== Work instructions ==
Repeat the records below exactly from the line containing "营干预，强推和智能推荐算法等。" to the line containing "Οι τιμές περιλαμβάνουν τον Φ.Π.Α.", taking in both of those lines. Drop the pictures.
-------- Data for review --------
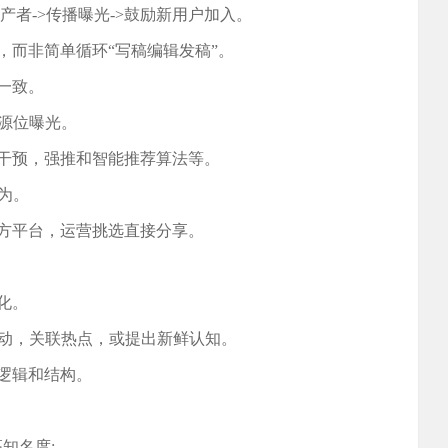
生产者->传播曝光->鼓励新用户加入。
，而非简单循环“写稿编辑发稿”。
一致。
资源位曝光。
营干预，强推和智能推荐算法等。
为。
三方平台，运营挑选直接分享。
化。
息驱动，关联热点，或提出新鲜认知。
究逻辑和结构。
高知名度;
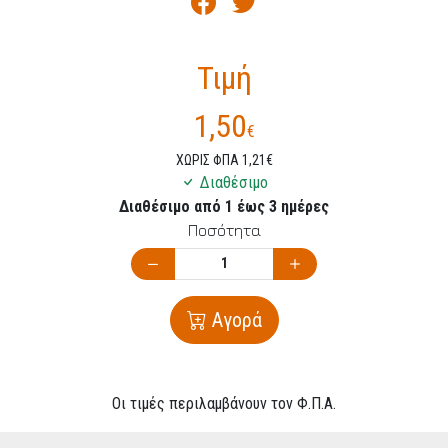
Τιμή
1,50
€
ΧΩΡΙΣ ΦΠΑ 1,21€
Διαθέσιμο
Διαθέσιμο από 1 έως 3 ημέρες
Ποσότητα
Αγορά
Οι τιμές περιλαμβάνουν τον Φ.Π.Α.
--------
-------- Data for review --------
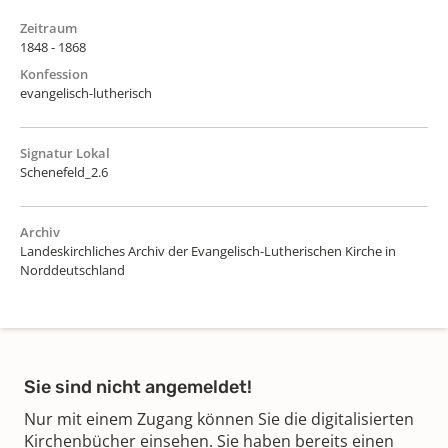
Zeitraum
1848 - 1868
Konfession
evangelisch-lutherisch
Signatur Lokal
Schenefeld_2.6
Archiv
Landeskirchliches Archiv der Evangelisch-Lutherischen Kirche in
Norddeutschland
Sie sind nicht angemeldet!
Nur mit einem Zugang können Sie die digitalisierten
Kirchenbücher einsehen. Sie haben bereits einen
--------
-------- Data for review --------
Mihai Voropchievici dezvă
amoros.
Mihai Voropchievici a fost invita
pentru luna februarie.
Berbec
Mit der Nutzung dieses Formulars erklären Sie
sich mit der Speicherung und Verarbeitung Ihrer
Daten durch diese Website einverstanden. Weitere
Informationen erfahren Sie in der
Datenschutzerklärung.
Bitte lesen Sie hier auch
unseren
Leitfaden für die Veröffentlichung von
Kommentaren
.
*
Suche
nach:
--------
== Task response ==
营干预，强推和智能推荐算法等。
为。
三方平台，运营挑选直接分享。
化。
息驱动，关联热点，或提出新鲜认知。
究逻辑和结构。
高知名度;
Τιμή
1,50
€
ΧΩΡΙΣ ΦΠΑ 1,21€
Διαθέσιμο
Διαθέσιμο από 1 έως 3 ημέρες
Ποσότητα
Αγορά
Οι τιμές περιλαμβάνουν τον Φ.Π.Α.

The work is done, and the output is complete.